(THE PROBLEM)
Write out, word for word, the part of the blackout notice text below that starts with the words "As proposed, the" and ends with "different notice requirements.".

(PASSAGE SHOWN)

◆ ◆ ◆ ◆ ◆ ◆ ◆

We recognize the difficulty of predicting specific beginning and ending dates for a blackout period well in advance of when the blackout will occur. We also note that the DOL Rules have been modified to permit a more flexible approach in describing the length of an impending pension plan blackout period.149 We are persuaded that the rules should afford issuers some flexibility in disclosing the beginning and ending dates of a blackout period in the required notice. As adopted, new Rule 104(b)(1)(iv) permits the length of a blackout period to be specified using either the actual or expected beginning date and ending date of the blackout period, or the calendar week or weeks during which the blackout period is expected to begin and end, provided that during such week or weeks information as to whether the blackout period has begun or ended is readily available, without charge, to affected directors and executive officers (such as via a toll-free telephone number or access to a specified web site) and the notice describes how to access the information.150 New Rule 104(b)(1)(iv) further permits the length of the blackout period to be described in the notice to the Commission using the calendar week or weeks during which the blackout period is expected to begin and end, provided that the notice also describes how a security holder or other interested person may obtain, without charge, the actual beginning and ending dates of the blackout period. Under the rule, it is permissible to use a "week of _____" beginning date and a "week of _____" ending date. It also is permissible to use a specific beginning date and a "week of _____" ending date, or the converse. For purposes of the rule, a calendar week is defined to mean a seven-day period beginning on Sunday and ending on Saturday.151

As discussed in the Proposing Release, if an issuer elects to provide the actual or expected beginning and ending dates of a blackout period in the required notice, and either or both of those dates change, the issuer is required to provide directors and executive officers and the Commission with an updated notice identifying the changed date or dates, explaining the reasons for the change in the date or dates and identifying all material changes in the information contained in the prior notice.152 The updated notice is required to be provided as soon as reasonably practicable.

(b) Timing of Notice to Directors and Executive Officers

As proposed, the required notice to directors and executive officers would have been due at least 15 calendar days in advance of beginning date of a blackout period. However, one commenter noted that while the content requirements of the notice required under Section 306(a) of the Act and the DOL Rules are essentially the same, the proposed timing requirements were very different and would have placed significantly increased reporting and compliance burdens on issuers.153 This commenter suggested that there be a single triggering event that would harmonize the different notice requirements.

We believe that, to the extent practicable, the notice requirement of Section 306(a)(6) of the Act should be coordinated with the required notice to pension plan participants and beneficiaries and the issuer under the DOL Rules.154 Consequently, new Rule 104(b)(2) of Regulation BTR155 provides that the notice to directors and executive officers will be considered timely if an issuer provides it no later than five business days after the issuer receives the notice from the pension plan administrator required by the DOL Rules.156 If the issuer does not receive such notice, the issuer must provide its notice to directors and executive officers at least 15 calendar days before the actual or expected beginning date of the blackout period. This requirement will ensure that an issuer typically will not be required to provide the notice required by Section 306(a)(6) to its directors and executive officers until it has received notice of an impending blackout period from the pension plan administrator. Notwithstanding this general requirement, new Rule 104(b)(2)(ii) of Regulation BTR157 provides that advance notice is not required in any case where an unforeseeable event or circumstances beyond the issuer's reasonable control prevent the issuer from providing advance notice to its directors and executive officers.

◆ ◆ ◆ ◆ ◆ ◆ ◆

(EXTRACTED MATERIAL)
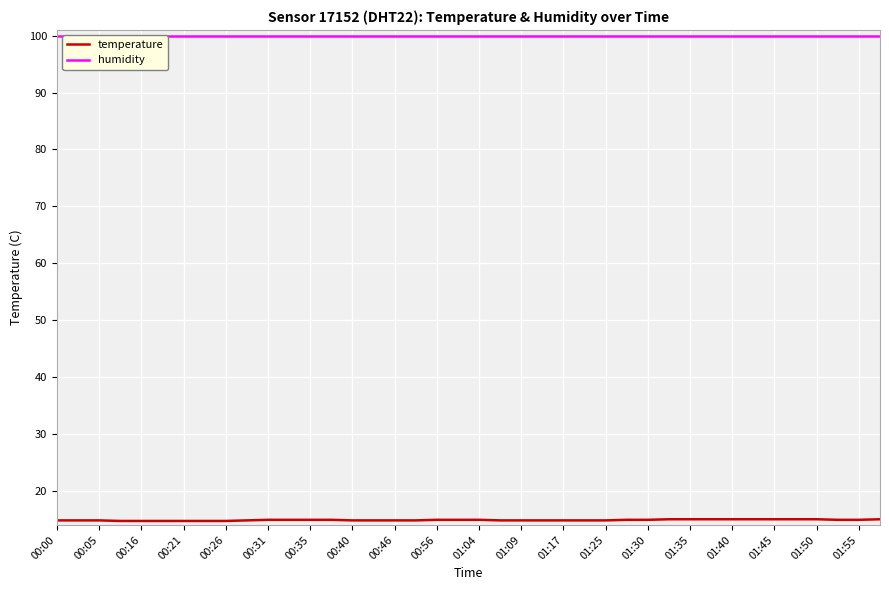

List the series in order of their peak value, lowest first.

temperature, humidity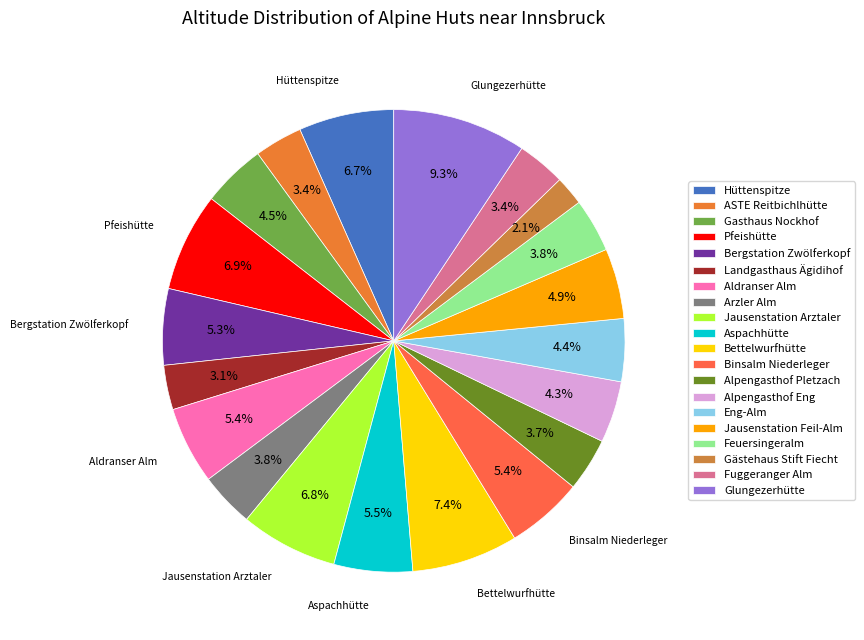

To the nearest percent, what is the difference between the Eng-Alm and Binsalm Niederleger slice percentages?

1%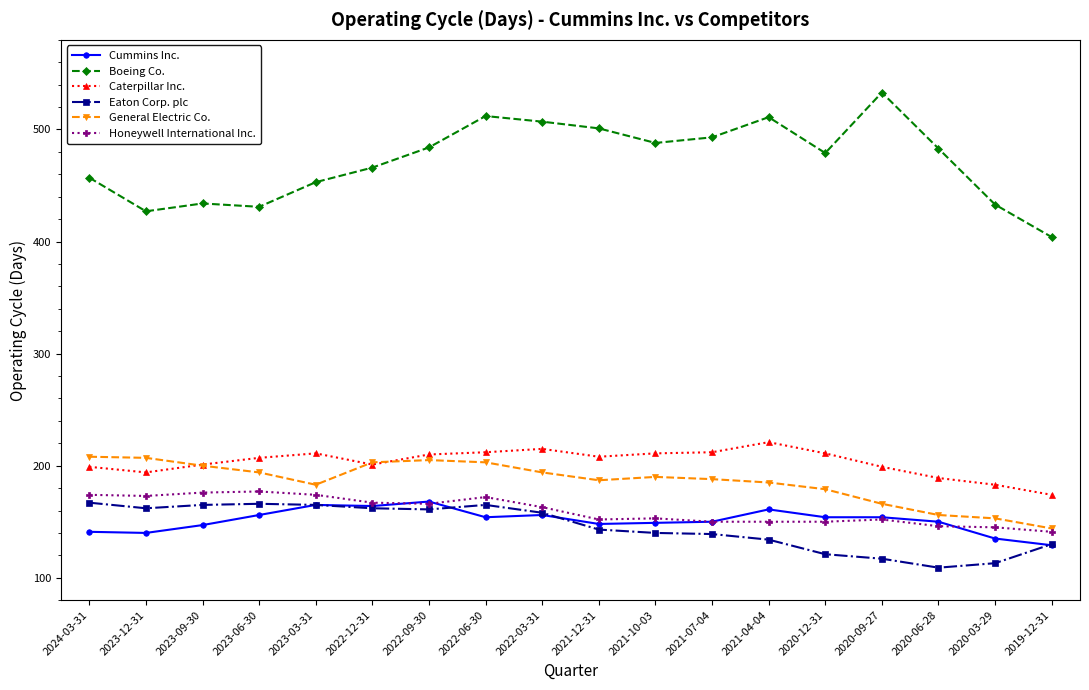

True or false: Caterpillar Inc. and Eaton Corp. plc cross at least once.

False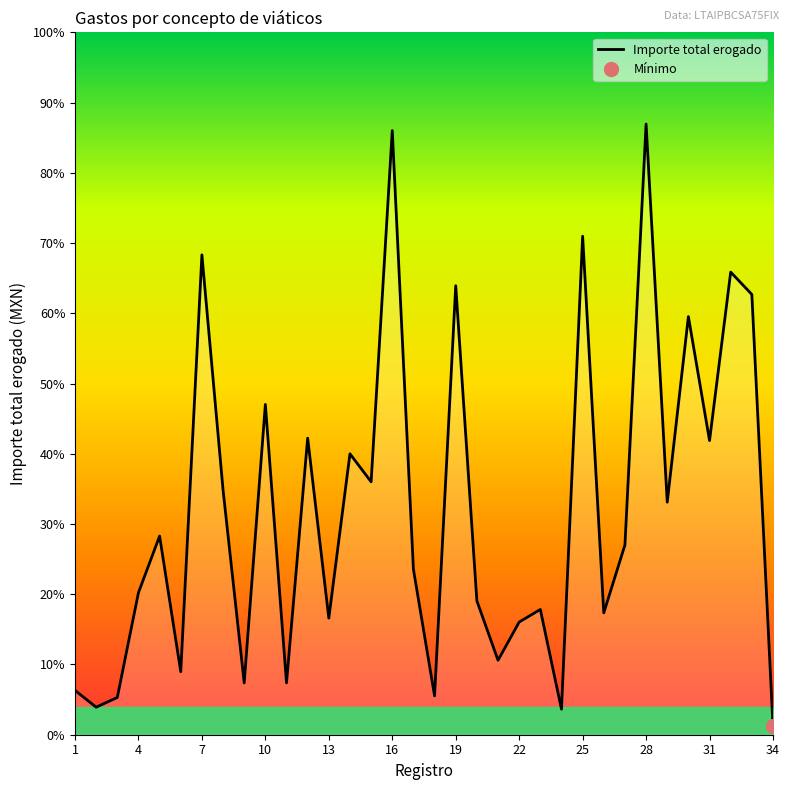

Reading right to left, list all the values displayed in this chart.

260.0	13596.6	14286.0	9082.0	12912.3	7180.4	18858.8	5859.0	3763.9	15393.8	788.5	3869.0	3479.4	2299.0	4134.0	13865.0	1200.0	5109.1	18656.0	7810.0	8675.0	3600.0	9159.3	1600.0	10200.0	1600.0	7559.0	14819.0	1945.0	6134.0	4386.0	1150.0	850.0	1370.2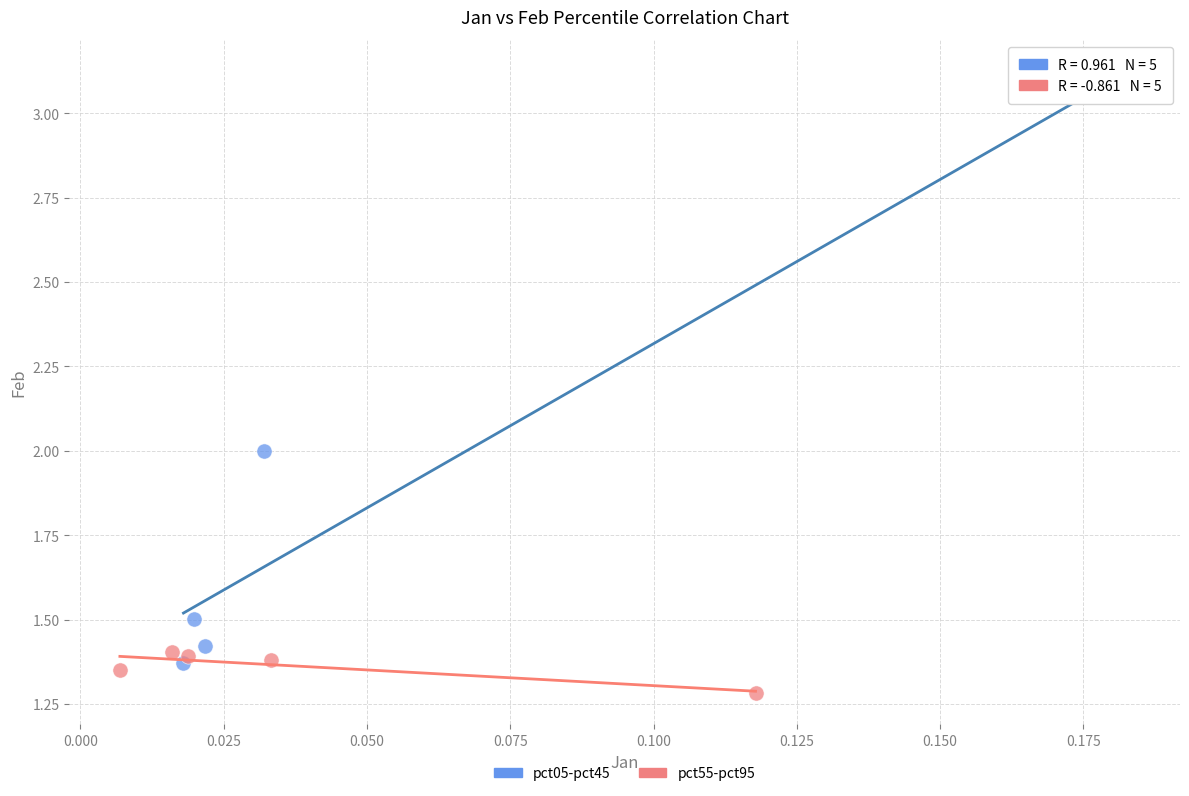

Which series contains the highest Y value?

pct05-pct45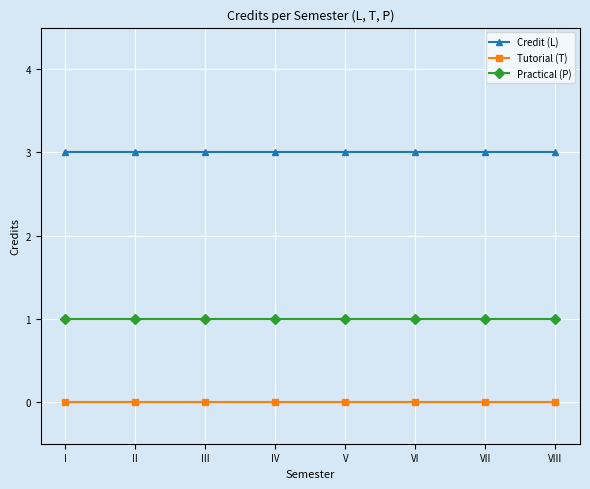

How many lines are shown in the chart?

3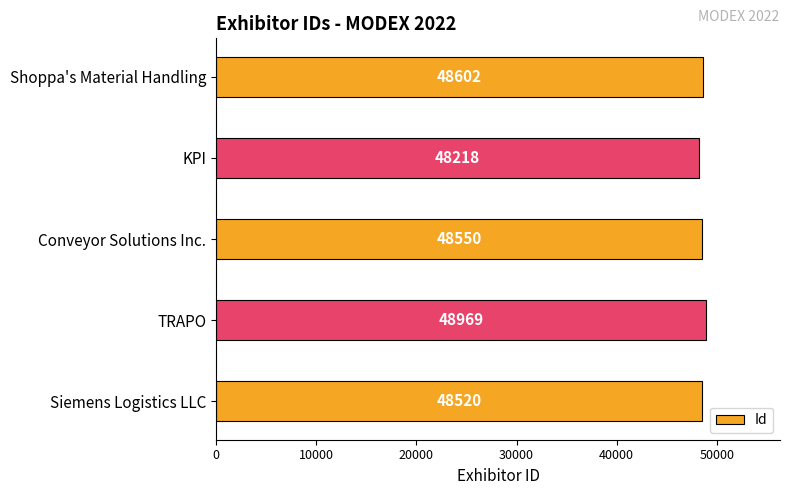

Approximately how many times larger is the value at TRAPO compared to Conveyor Solutions Inc.?

1.0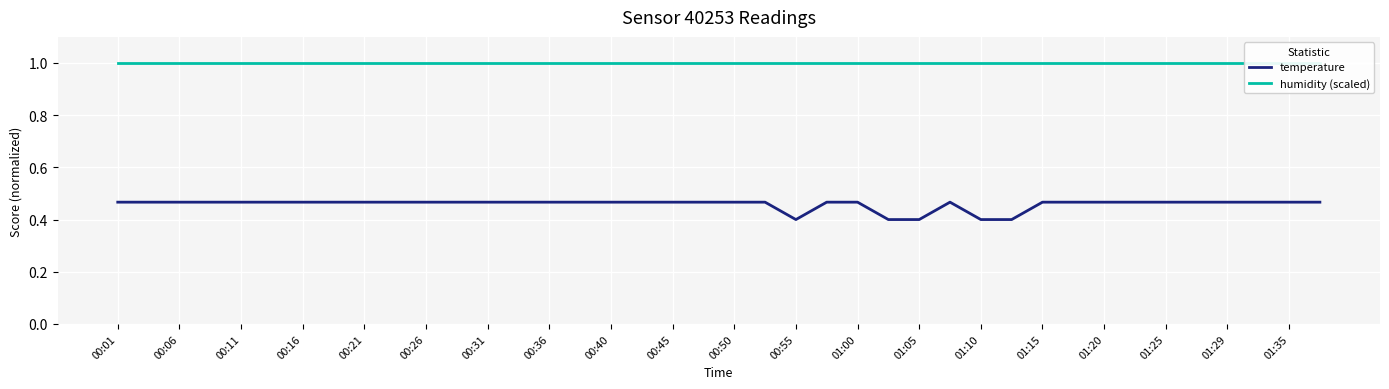

At how many categories does at least one series exceed 0?

40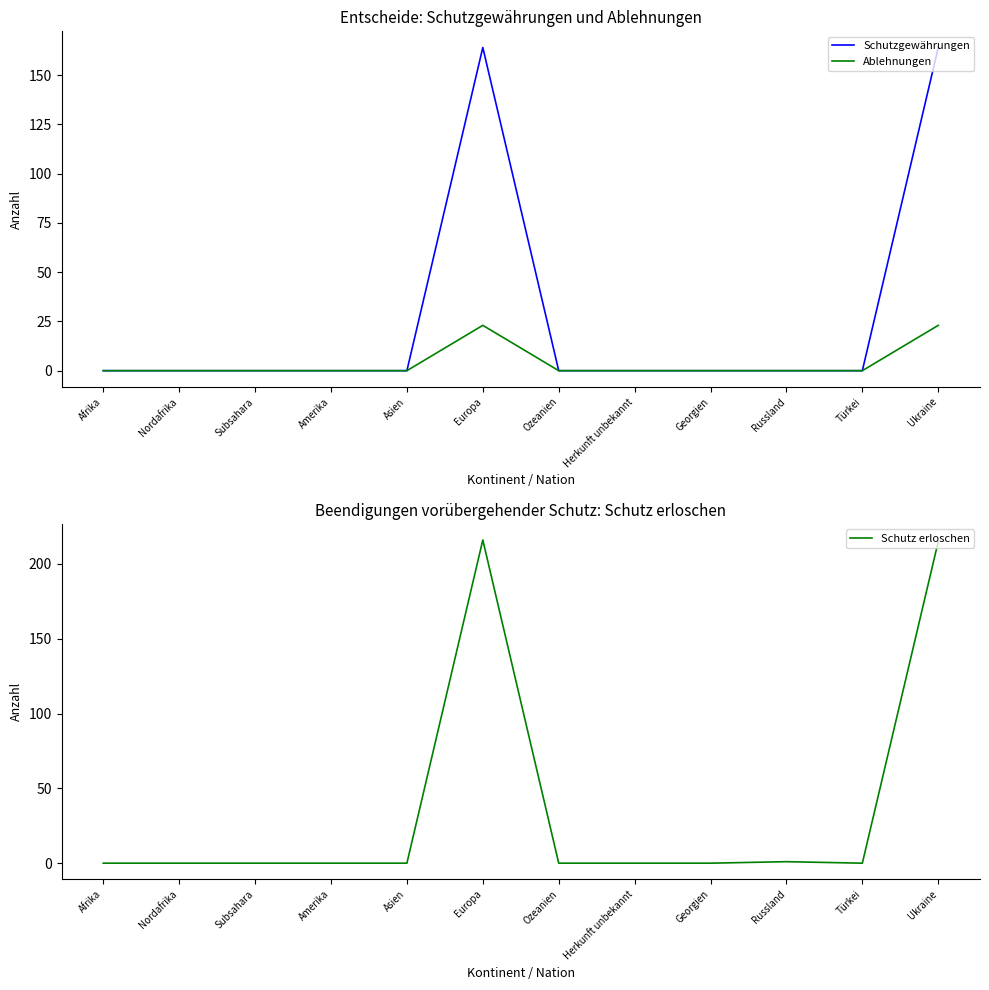

How many lines are shown in the chart?

3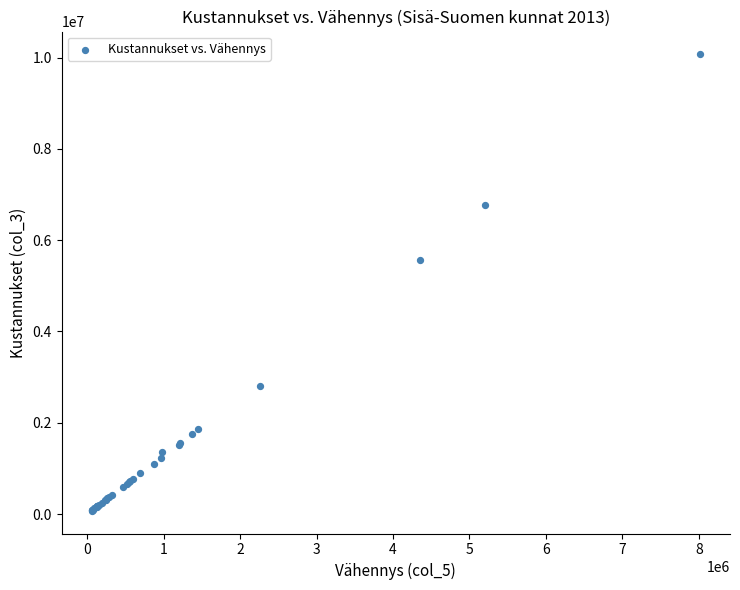

What Y value in the scatter plot is closest to 5071707?

5560680.9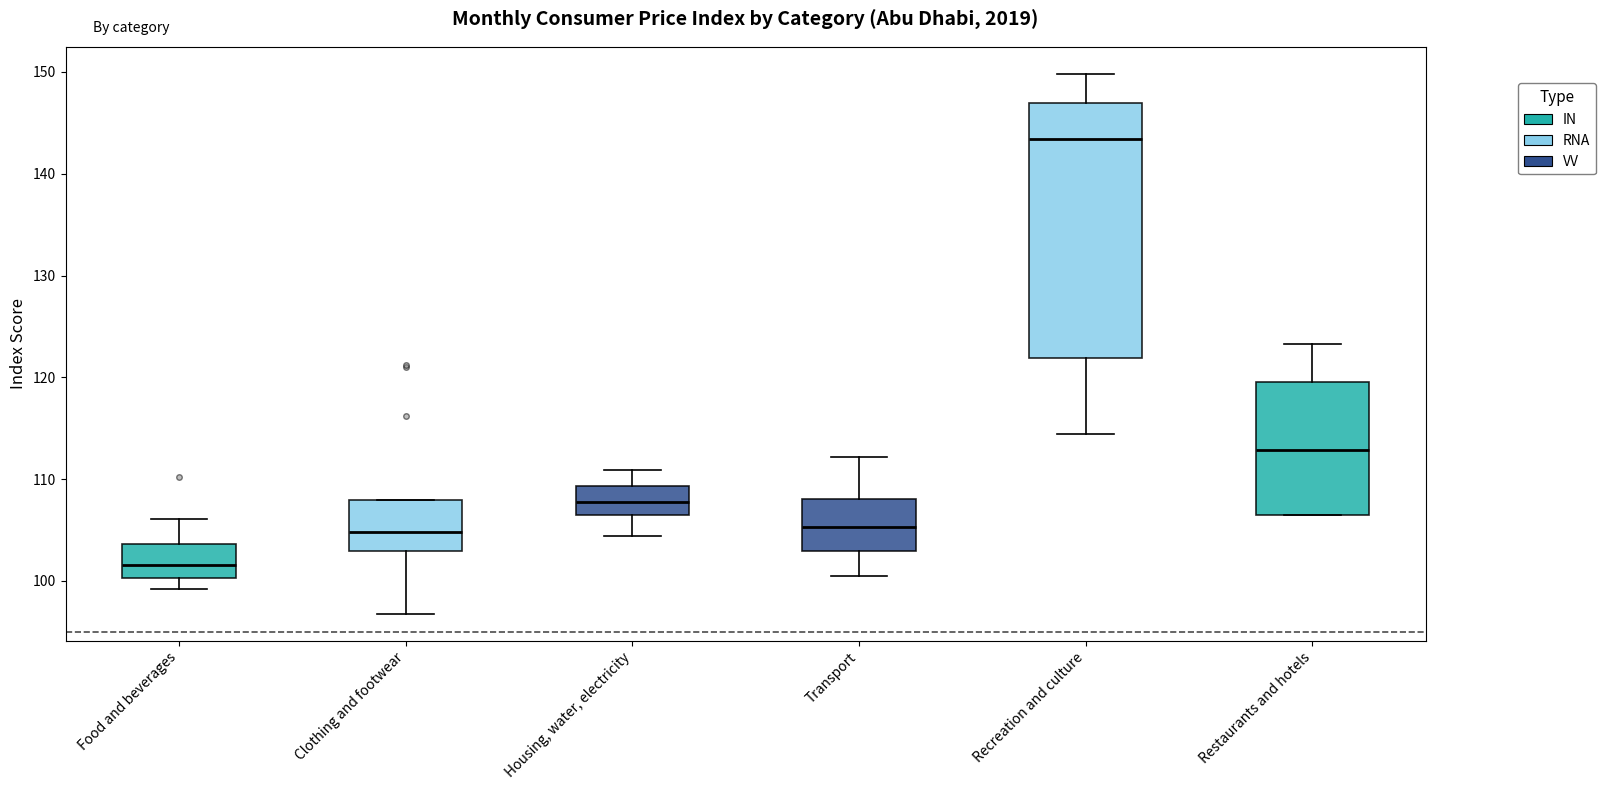

Reading left to right, read every box against the y-axis: the position of its median line, the range the box covers, and the ends of its whiskers. The values are not printed on the chart, so give them approximately, as read against the axis.

Food and beverages: median 102, box 100 to 104, whiskers 99 to 106
Clothing and footwear: median 105, box 103 to 108, whiskers 97 to 108
Housing, water, electricity: median 108, box 106 to 109, whiskers 104 to 111
Transport: median 105, box 103 to 108, whiskers 100 to 112
Recreation and culture: median 143, box 122 to 147, whiskers 114 to 150
Restaurants and hotels: median 113, box 107 to 120, whiskers 107 to 123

◆ ◆ ◆ ◆ ◆ ◆ ◆

(COMPLETED EXERCISE)
As proposed, the required notice to directors and executive officers would have been due at least 15 calendar days in advance of beginning date of a blackout period. However, one commenter noted that while the content requirements of the notice required under Section 306(a) of the Act and the DOL Rules are essentially the same, the proposed timing requirements were very different and would have placed significantly increased reporting and compliance burdens on issuers.153 This commenter suggested that there be a single triggering event that would harmonize the different notice requirements.